GSA Annual Meeting in Denver, Colorado, USA - 2016

Paper No. 80-5
Presentation Time: 9:00 AM-5:30 PM


CALEF III, Fred John1, ANDERSON, Ryan B.2, DIETRICH, William E.3, EDGAR, Lauren A.4, FARMER, Jack D.5, FRAEMAN, Abigail A.6, GROTZINGER, John P.7, STACK, Kathryn M.1, PALUCIS, Marisa8, PARKER, Timothy1, RICE, Melissa S.9, ROWLAND, Scott K.10, SUMNER, Dawn Y.11, WILLIAMS, Joshua M.12 and MSL SCIENCE TEAM, The13, (1)Jet Propulsion Laboratory, California Institute of Technology, 4800 Oak Grove Drive, Pasadena, CA 91109, (2)USGS, Flagstaff, AZ 86001, (3)Earth and Planetary Science, University of California, Berkeley, CA 94720, (4)U.S. Geological Survey, Astrogeology Science Center, 2255 N. Gemini Drive, Flagstaff, AZ 86001, (5)School of Earth and Space Exploration, Arizona State University, Tempe, AZ 85287, (6)Jet Propulsion Laboratory, California Institute of Technology, M/S 183-301, 4800 Oak Grove Drive, Pasadena, CA 91109, (7)Geological and Planetary Sciences, California Institute of Technology, 1200 E. California Blvd, Pasadena, CA 91125, (8)Earth and Planetary Science, UC Berkeley, 307 McCone Hall, Berkeley, CA 94720-4767, (9)Geology Department, Western Washington University, 516 High St, Bellingham, WA 98225, (10)Department of Geology & Geophysics, University of Hawai‘i at Mānoa, Honolulu, HI 96822, (11)Earth and Planetary Sciences, University of California, Davis, Davis, CA 95616, (12)Geology, Western Washington University, 516 High St, Bellingham, Bellingham, WA 98225, (13)NASA Jet Propulsion Lab, California Institute of Technology, Pasadena, CA 91101,

The Mars Science Laboratory (aka Curiosity rover) was sent to search for evidence of ancient habitable environments that may have existed 3-4 Gya in Gale crater. The MSL Science Team created a geologic map to act as a guide for investigating outcrops on the way to Aeolis Mons, aka “Mount Sharp”, a 5 km stack of sedimentary layers that appears to record climate transition from a wet to dry landscape. The map was built by “crowd sourcing” 40 members of the science team to map out 1.2 km square quadrangles, and then integrating the various geologic units into a single map.

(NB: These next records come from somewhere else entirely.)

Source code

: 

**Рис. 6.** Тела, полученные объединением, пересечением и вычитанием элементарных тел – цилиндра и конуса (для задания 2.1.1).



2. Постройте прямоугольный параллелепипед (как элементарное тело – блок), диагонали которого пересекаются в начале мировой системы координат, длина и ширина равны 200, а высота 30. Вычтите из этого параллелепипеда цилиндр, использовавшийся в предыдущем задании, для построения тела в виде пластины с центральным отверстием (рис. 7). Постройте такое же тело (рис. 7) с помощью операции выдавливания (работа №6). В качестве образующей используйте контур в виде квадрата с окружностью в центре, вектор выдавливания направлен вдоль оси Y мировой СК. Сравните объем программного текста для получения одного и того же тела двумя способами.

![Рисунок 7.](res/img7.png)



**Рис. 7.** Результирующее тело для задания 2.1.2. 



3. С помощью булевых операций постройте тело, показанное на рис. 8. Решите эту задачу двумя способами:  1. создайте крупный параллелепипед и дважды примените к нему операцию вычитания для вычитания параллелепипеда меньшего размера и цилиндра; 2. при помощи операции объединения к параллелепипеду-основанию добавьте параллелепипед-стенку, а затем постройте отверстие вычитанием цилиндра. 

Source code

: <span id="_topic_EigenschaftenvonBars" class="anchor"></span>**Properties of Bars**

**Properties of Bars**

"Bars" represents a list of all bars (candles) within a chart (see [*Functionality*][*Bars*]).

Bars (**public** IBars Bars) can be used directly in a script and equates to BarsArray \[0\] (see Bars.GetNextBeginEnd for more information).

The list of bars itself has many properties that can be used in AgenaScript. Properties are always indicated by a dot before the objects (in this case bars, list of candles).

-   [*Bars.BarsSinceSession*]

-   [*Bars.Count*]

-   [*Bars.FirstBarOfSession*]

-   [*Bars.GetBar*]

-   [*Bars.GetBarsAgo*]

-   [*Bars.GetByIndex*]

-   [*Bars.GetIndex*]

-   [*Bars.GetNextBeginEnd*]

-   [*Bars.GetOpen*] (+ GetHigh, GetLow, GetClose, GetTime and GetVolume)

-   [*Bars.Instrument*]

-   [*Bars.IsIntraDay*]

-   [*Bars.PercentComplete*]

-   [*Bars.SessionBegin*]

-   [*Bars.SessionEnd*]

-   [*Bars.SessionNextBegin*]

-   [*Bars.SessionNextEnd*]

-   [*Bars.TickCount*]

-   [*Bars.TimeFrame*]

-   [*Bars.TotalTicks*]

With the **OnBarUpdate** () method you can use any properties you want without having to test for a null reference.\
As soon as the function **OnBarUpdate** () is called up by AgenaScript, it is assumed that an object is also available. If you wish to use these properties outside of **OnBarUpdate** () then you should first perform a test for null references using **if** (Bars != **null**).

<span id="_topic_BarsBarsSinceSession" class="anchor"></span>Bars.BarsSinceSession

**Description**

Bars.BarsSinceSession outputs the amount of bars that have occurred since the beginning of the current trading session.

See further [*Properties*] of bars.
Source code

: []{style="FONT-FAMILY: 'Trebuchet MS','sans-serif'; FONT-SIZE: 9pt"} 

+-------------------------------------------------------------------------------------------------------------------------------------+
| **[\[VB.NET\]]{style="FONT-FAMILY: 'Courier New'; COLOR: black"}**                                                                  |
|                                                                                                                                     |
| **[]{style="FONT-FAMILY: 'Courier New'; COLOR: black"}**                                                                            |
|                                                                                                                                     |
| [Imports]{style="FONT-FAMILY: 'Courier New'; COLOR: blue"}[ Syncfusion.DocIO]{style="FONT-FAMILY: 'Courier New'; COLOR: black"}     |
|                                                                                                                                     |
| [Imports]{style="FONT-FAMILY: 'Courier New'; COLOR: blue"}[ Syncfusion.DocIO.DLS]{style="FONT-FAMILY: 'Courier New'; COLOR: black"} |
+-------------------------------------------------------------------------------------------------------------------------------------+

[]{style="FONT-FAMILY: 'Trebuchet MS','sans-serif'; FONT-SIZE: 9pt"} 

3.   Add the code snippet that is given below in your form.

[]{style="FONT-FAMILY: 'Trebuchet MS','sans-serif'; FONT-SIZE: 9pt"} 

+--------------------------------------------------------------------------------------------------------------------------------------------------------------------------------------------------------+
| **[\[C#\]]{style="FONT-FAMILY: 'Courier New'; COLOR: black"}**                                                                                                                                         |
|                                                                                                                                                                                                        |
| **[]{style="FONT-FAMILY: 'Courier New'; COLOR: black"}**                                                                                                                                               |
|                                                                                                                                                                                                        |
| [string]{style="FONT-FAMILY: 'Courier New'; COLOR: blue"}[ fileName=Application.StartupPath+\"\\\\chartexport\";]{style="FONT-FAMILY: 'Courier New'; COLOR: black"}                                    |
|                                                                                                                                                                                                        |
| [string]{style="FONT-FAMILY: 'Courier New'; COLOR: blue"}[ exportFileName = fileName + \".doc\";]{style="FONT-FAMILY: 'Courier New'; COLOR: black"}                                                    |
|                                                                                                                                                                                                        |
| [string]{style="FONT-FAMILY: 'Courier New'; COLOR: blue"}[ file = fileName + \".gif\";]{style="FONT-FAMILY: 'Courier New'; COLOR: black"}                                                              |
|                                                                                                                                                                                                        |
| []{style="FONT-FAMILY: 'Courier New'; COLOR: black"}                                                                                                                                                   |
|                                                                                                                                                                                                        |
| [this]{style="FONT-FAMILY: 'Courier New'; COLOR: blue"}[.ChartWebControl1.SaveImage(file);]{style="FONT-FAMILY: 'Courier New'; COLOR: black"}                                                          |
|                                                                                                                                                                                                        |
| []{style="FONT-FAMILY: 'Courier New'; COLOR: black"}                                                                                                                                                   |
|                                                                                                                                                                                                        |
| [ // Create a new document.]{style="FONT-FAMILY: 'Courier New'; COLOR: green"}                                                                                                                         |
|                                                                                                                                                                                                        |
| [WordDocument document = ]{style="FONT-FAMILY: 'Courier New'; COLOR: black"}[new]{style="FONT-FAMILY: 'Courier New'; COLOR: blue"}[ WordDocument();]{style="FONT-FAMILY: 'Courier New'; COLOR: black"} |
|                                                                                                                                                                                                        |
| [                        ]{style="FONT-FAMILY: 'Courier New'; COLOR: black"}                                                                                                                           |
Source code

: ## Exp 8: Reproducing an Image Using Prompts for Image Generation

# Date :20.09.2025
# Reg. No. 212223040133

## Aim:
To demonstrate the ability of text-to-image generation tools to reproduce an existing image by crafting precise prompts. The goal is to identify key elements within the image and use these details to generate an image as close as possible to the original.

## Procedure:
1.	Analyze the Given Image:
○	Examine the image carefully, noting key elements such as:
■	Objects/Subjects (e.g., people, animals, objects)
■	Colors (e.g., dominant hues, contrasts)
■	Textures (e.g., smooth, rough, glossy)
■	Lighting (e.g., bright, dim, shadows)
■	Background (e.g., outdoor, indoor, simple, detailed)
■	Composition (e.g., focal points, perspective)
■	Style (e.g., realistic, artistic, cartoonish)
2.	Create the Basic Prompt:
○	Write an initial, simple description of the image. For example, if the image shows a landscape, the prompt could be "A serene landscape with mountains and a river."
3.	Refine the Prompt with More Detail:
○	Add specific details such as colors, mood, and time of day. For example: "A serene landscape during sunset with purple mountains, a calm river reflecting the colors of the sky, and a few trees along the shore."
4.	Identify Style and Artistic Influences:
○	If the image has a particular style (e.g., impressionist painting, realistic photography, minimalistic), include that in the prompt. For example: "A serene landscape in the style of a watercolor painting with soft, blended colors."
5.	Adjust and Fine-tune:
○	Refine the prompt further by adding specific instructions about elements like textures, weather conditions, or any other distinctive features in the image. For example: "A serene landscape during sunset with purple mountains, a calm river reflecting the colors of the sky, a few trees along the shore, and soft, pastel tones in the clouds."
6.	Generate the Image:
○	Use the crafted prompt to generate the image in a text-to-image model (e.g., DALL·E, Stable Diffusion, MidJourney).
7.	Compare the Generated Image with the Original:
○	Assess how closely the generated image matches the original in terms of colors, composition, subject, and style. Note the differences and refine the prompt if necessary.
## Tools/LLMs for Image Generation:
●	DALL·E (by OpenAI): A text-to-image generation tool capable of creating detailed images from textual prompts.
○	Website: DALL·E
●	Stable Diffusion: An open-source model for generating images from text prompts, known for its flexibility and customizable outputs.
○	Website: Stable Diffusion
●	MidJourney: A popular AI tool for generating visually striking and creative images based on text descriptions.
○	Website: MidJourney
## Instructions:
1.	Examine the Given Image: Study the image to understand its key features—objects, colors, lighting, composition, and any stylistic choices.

The mapping basemap consists of 12 HiRISE orthoimages at 25 cm/pixel, 3 CTX low-nadir angle images at ~6 m/pixel, and an HRSC orthoimage coregistered to Mars horizontally and vertically using accompanying DEMs. Seven major geologic/geomorphic terrains are defined within the landing ellipse and to the edge of Aeolis Palus: alluvial fan, smooth hummocky plains, bright-toned “rugged” terrains, flat-lying cratered plains/surfaces, “striated” light-toned outcrops, light-toned bedded-fractured surfaces, and cross-bedded ‘washboard’ unit. Initial stratigraphic models of these units have been proposed based on orbital observations and the traverse from Bradbury Landing to Pahrump Hills. The geologic map was used plan the initial traverse to a unit contact ~500 m east at “Yellowknife Bay”, where the first drill sample on Mars revealed a habitable environment within a long-lasting pH-neutral lake. The geologic map was also key to planning the route from Yellowknife Bay to the lower reaches of Mt. Sharp, where Curiosity continues to explore today.